练习推导一个最简单的BP神经网络训练过程【个人作业/数学推导】

写在前面

  各式资料中关于BP神经网络的讲解已经足够全面详尽,故不在此过多赘述。本文重点在于由一个“最简单”的神经网络练习推导其训练过程,和大家一起在练习中一起更好理解神经网络训练过程。

一、BP神经网络

1.1 简介

  BP网络(Back-Propagation Network) 是1986年被提出的,是一种按误差逆向传播算法训练的
  多层前馈网络,是目前应用最广泛的神经网络模型之一,用于函数逼近、模型识别分类、数据压缩和时间序列预测等。
  一个典型的BP网络应该包括三层:输入层、隐藏层和输出层。各层之间全连接,同层之间无连接。隐藏层可以有很多层。
Fig 1 数字图像与对应矩阵图示

Fig 1 数字图像与对应矩阵图示


1.2 训练(学习)过程

  每一次迭代(Interation)意味着使用一批(Batch)数据对模型进行一次更新过程,被称为“一次训练”,包含一个正向过程和一个反向过程。
具体过程可以概括为如下过程:

  1. 准备样本信息(数据&标签)、定义神经网络(结构、初始化参数、选取激活函数等)

> _待办任务_:
**1.** 把BP神经网络文本中“BP网络(Back-Propagation Network) 是1986年被提出的,是一种按误差逆向传播算法训练的”与“初始化参数、选取激活函数等)”之间的内容重新输入一遍,两端文字都包括在内。
**2.** 依据BP神经网络文本回答:
(a) BP网络是哪一年被提出的?
(b) 一个典型的BP网络包括哪三层?
(c) 每一次迭代包含哪两个过程?
后附数据与任务无关,不必查看。

> _存储数据_:

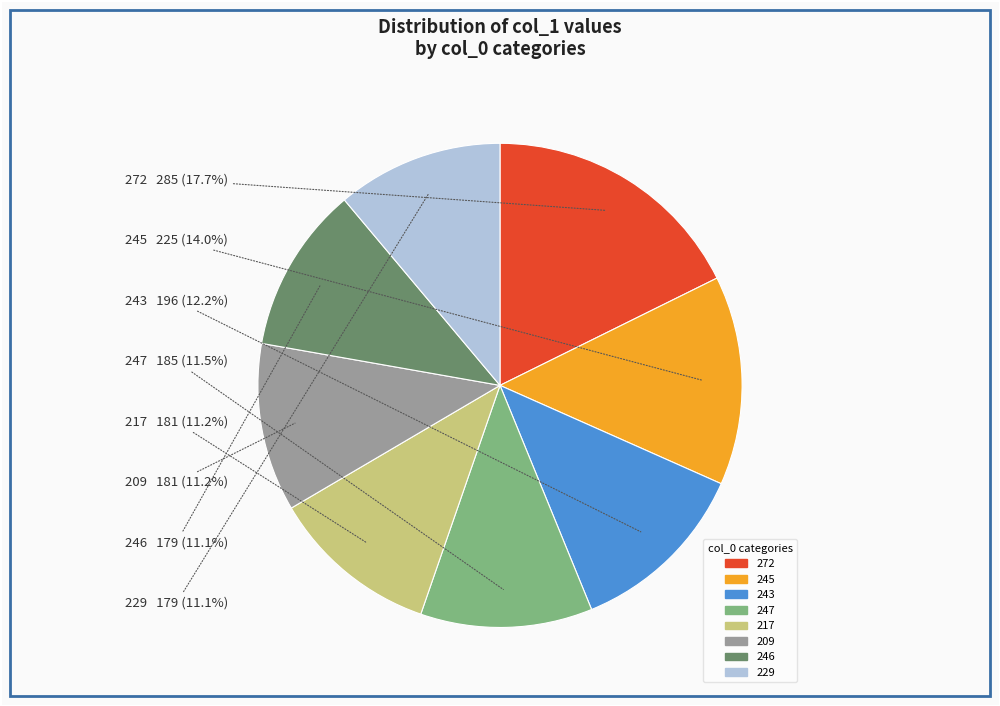

Is the sum of 209 and 272 greater than half?

No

> _各题解答_:
**1.**
BP网络(Back-Propagation Network) 是1986年被提出的,是一种按误差逆向传播算法训练的
  多层前馈网络,是目前应用最广泛的神经网络模型之一,用于函数逼近、模型识别分类、数据压缩和时间序列预测等。
  一个典型的BP网络应该包括三层:输入层、隐藏层和输出层。各层之间全连接,同层之间无连接。隐藏层可以有很多层。
Fig 1 数字图像与对应矩阵图示

Fig 1 数字图像与对应矩阵图示


1.2 训练(学习)过程

  每一次迭代(Interation)意味着使用一批(Batch)数据对模型进行一次更新过程,被称为“一次训练”,包含一个正向过程和一个反向过程。
具体过程可以概括为如下过程:

  1. 准备样本信息(数据&标签)、定义神经网络(结构、初始化参数、选取激活函数等)

**2.**
(a) 1986年。
(b) 输入层、隐藏层和输出层。
(c) 一个正向过程和一个反向过程。